Essa si compenetra dell’immagine potente che rivela quello che è avvenuto sul Golgota.

 

• E l’inizio di questa comprensione sta nell’afferrare con amore il significato del sacro Natale universale che ogni anno viene solennemente ricordato. Il rafforzamento dell’anima cosciente avviene infatti in modo che essa, mentre dapprima accoglie l’intellettualità, faccia entrare il caldo amore in questo freddissimo elemento dell’anima; quel caldo amore che scorre più sublime che mai quando si rivolge al Bambino Gesù che nella sacra notte del Natale universale compare sulla terra.

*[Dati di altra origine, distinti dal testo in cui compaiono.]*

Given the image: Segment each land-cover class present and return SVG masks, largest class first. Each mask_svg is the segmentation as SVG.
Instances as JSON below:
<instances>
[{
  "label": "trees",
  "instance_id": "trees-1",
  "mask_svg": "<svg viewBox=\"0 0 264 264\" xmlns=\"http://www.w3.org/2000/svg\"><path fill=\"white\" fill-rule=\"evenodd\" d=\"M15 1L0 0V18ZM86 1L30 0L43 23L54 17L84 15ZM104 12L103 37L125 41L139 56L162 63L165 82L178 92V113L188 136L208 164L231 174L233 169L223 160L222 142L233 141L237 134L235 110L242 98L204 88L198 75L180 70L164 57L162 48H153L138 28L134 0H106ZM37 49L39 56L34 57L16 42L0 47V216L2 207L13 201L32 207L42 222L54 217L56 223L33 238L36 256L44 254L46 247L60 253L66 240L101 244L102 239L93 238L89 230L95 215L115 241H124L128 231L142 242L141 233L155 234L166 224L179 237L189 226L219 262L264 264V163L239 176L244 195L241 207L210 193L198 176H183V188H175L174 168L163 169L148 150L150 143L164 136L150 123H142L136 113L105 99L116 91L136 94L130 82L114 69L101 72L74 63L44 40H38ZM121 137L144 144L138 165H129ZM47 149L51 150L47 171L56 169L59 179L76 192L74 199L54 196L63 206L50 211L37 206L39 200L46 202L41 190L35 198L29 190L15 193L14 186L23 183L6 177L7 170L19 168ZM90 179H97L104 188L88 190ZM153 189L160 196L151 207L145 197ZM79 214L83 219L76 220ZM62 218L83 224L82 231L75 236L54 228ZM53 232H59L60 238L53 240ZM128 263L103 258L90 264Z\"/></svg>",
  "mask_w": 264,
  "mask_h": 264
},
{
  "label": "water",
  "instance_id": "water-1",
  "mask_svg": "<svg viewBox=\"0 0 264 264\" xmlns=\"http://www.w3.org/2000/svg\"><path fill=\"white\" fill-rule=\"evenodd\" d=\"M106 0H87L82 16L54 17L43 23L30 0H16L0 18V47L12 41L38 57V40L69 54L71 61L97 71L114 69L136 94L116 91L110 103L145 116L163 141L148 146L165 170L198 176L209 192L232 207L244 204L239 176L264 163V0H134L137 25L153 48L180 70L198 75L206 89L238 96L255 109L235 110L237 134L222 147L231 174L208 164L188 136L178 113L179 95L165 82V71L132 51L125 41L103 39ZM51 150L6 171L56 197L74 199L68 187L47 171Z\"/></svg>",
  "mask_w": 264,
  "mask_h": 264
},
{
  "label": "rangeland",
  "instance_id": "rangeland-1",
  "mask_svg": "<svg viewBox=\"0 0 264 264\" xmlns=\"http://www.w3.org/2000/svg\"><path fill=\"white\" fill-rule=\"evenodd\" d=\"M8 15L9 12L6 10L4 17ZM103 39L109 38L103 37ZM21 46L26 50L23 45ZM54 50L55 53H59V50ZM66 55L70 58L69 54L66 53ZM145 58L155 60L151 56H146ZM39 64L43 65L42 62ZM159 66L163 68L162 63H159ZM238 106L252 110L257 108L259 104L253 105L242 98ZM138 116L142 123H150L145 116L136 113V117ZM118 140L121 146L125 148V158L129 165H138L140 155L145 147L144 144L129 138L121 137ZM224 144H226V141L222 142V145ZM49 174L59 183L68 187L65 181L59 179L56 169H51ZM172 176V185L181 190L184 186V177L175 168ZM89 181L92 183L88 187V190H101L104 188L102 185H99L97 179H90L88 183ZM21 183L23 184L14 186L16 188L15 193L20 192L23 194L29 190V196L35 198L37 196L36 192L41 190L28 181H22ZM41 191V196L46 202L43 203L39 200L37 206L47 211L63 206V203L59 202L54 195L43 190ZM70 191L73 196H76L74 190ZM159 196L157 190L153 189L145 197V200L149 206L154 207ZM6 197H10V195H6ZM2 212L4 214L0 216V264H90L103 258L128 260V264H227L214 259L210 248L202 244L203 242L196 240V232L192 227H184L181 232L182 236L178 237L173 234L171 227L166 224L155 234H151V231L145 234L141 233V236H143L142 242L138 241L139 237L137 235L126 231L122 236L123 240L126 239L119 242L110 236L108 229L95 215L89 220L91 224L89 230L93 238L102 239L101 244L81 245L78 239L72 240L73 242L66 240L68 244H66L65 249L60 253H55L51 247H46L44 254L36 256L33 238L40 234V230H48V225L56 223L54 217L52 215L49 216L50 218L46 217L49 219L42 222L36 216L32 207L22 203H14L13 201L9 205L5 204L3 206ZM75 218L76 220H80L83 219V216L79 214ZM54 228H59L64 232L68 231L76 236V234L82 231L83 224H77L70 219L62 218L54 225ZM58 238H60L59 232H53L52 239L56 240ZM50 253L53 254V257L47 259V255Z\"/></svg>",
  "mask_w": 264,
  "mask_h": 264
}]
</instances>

Con ciò l’uomo fa agire sulla propria anima il più sublime fatto spirituale terreno, che è insieme fatto fisico; egli si mette sulla via di accogliere in sé il Cristo.

La natura deve essere riconosciuta in modo che essa riveli in Proserpina, o nell’entità alla quale ancora si guardava nell’alto medioevo quando si parlava della «natura», la primordiale ed eterna forza divino-spirituale dal cui grembo la natura stessa è nata e nasce di continuo, quale base fondamentale dell’esistenza umana.

 

Il mondo umano deve essere riconosciuto in modo che esso riveli in Cristo il logos primordiale ed eterno

che, nella sfera dell’entità divino-spirituale inizialmente legata con l’uomo,

lavora all’evoluzione dell’entità spirituale umana.

 

Dirigere con amore il cuore umano a questi grandi nessi cosmici è il vero contenuto di quella festa del ricordo che annualmente si ripresenta all’uomo in occasione del sacro Natale universale. Se un amore siffatto vive nei cuori umani, esso accende del suo fuoco la fredda luce dell’anima cosciente. Se questa dovesse rimanere priva di tale fuoco, l’uomo non arriverebbe mai a permearla di spirito. Egli morrebbe nel gelo della coscienza intellettuale, oppure dovrebbe rimanere in una vita spirituale che non arriverebbe allo sviluppo dell’anima cosciente. Si arresterebbe allora allo sviluppo dell’anima razionale o affettiva.

 

Per sua natura l’anima cosciente non è però fredda. Appare tale soltanto agli inizi del suo sviluppo, perché allora può manifestare solo la luce del proprio contenuto, non ancora il calore cosmico da cui pure ha origine.

Sentire e sperimentare il Natale in questo modo può rendere presente all’anima come si annunci all’uomo la gloria degli esseri divino-spirituali che nelle loro immagini si rivelano negli spazi stellari, e come entro la sede terrena avvenga la liberazione dell’uomo dalle potenze che vogliono allontanarlo dalla sua origine primordiale.

 

137L’attività che si effettua nell’evoluzione del mondo e dell’umanità, per mezzo delle forze di Michele, si ripete ritmicamente, seppure in forma tramutata e progrediente, prima e dopo il mistero del Golgota.

138Il mistero del Golgota è il massimo, unico evento nell’evoluzione dell’umanità. Qui non si può parlare di una ripetizione ritmica, perché anche se l’evoluzione dell’umanità è inserita in un grandioso ritmo universale, non è tuttavia che un dilatato elemento in questo ritmo. Prima di diventare questo singolo elemento, l’umanità era qualcosa di essenzialmente diverso; dopo, sarà di nuovo qualcos’altro. Durante l’evoluzione dell’umanità si verificano dunque molti eventi di Michele, ma soltanto un evento del Golgota.

139Nella rapida ripetizione ritmica di un anno, l’essere divino-spirituale, che è disceso nelle profondità della terra per compenetrare di spiritualità il processo naturale, adempie questo processo. Rappresenta la compenetrazione animica della natura con le forze eterne e primordiali che devono restare attive, come il Cristo disceso rappresenta la compenetrazione animica dell’umanità col logos eterno e primordiale che, per la salvezza dell’umanità, non deve mai desistere dalla sua attività.